À la veille d’une escale, le quartier-maître demande à Pierre d’écrire une lettre à sa belle-sœur, une fille d’hôtel, dont il est l’amant. Il ne remercie pas. Il fait relire la lettre, cachette l’enveloppe et l’emporte.

Arnim et le quartier-maître ont conspiré de conduire Lancinet dans une petite maison d’Auckland pour se gausser de lui. Les autres sont dans le complot à l’exception de Mirion et de Pierre. Le pauvre cuisinier, qui ne se doute de rien, se prépare à partir avec ses bourreaux.

— Où vas-tu Lancinet, demande Massénac ?

— Oui, oui, dit l’idiot.

Le jeune homme le secoue.

— Qui t’amène à terre ?

— Oui, oui.

— Qui ?

— Arnim, oui, oui.

Mirion a compris ce qui se prépare. Mais il ne se sent pas de taille à s’attaquer à Arnim. Massénac n’a jamais eu peur d’un homme.

— Tu restes ici, dit-il à Lancinet. Tu m’entends ?

— Oui, oui.

— Il t’a dit qu’il venait avec nous, dit Arnim.

— Il a changé d’idée.

— Tu n’es pas son père.

— Il ne sortira pas.

Arnim en parlant s’est rapproché du jeune homme. Avant que celui-ci se doute de son intention, il lui assène un coup de poing à la tête. Pierre s’est garé, mais trop tard. Le coup l’atteint le long de la tempe. Il tombe à la renverse. Arnim, qui le croit inconscient, lève le pied pour lui broyer le visage, mais Massénac a prévu le coup. Il saisit le pied au vol et d’un mouvement rotatoire, il arrache l’homme de terre. Ils se relèvent ensemble et pendant quelques instants se mesurent du regard. Massénac attaque.

Arnim halète sous les coups qu’il tente de porter au jeune homme ; Pierre profite de son avantage et ménage ses forces. Quand son adversaire lui paraît suffisamment énervé, il le frappe à l’estomac et pendant qu’Arnim, courbé, rassemble ses forces, il se jette sur lui et de ses deux poings rassemblés, l’achève d’un coup de massue. Instinctivement, Arnim tente de se soulever, puis il retombe inerte.

Pierre regarde la chambrée.

— Lancinet ne sort pas, dit-il.

Il y a là deux ou trois hommes qui pourraient l’étendre aux côtés d’Arnim, mais ils admirent le courage du « jeune », comme ils l’appellent, et ne bougent pas.
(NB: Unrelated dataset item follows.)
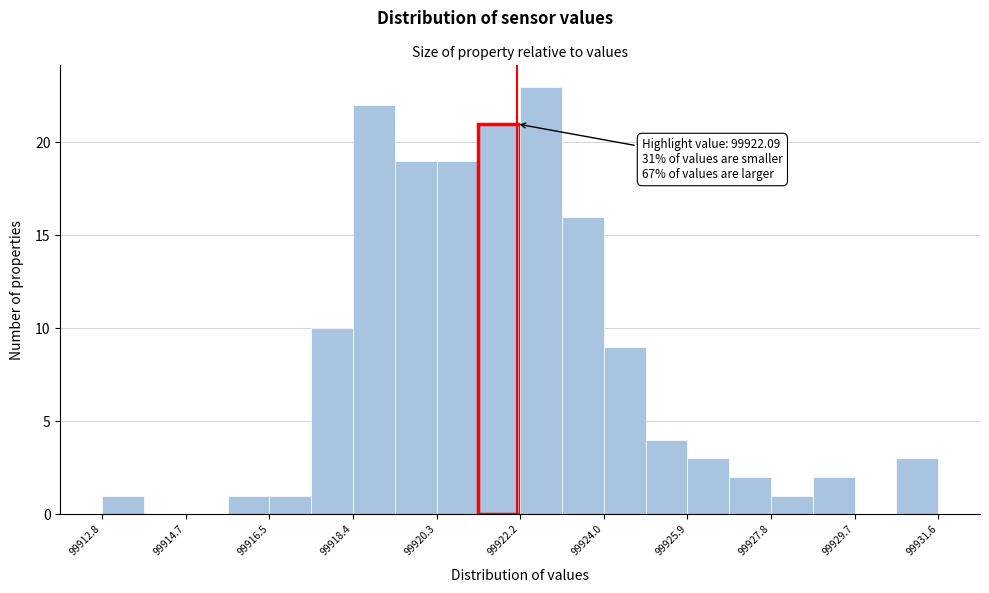

Which range on the x-axis has the tallest bar?

99922.2 to 99923.2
D’ailleurs, Arnim n’est pas aimé, et au fond d’eux-mêmes, les hommes reconnaissent que Massénac a raison.

Lancinet n’a pas compris ce qui s’est passé. Mais il voit que Massénac est le plus fort, que c’est à lui qu’il doit obéir.
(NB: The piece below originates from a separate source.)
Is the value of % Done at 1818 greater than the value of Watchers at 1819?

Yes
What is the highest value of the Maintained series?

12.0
À terre, Pierre Massénac a invariablement le mal du pays. Son ami Auguste, inscrit en droit, le laisse maintenant six ou sept mois sans nouvelles. Les lettres du jeune étudiant donnent froid au marin. Elles ne partent plus du cœur. Pierre les compare à des articles de revue : elles lui sont destinées, c’est vrai, mais elles ne lui apportent plus rien. Si encore Auguste lui donnait des nouvelles de Deuville, de son frère Claude, de sa sœur Louise, les seuls êtres auxquels l’exilé soit encore attaché, parce qu’ils touchent à Auguste. Il y a aussi Germaine Lavelle, restée pour Pierre le prototype de la femme. Les filles qu’il rencontre dans les ports : serveuses de bar ou de restaurant, danseuses vénales, Vénus de carrefour, ne lui ressemblent guère. Et le jeune homme qui déteste Deuville, où il a souffert et haï, aspire à y retourner riche et respecté.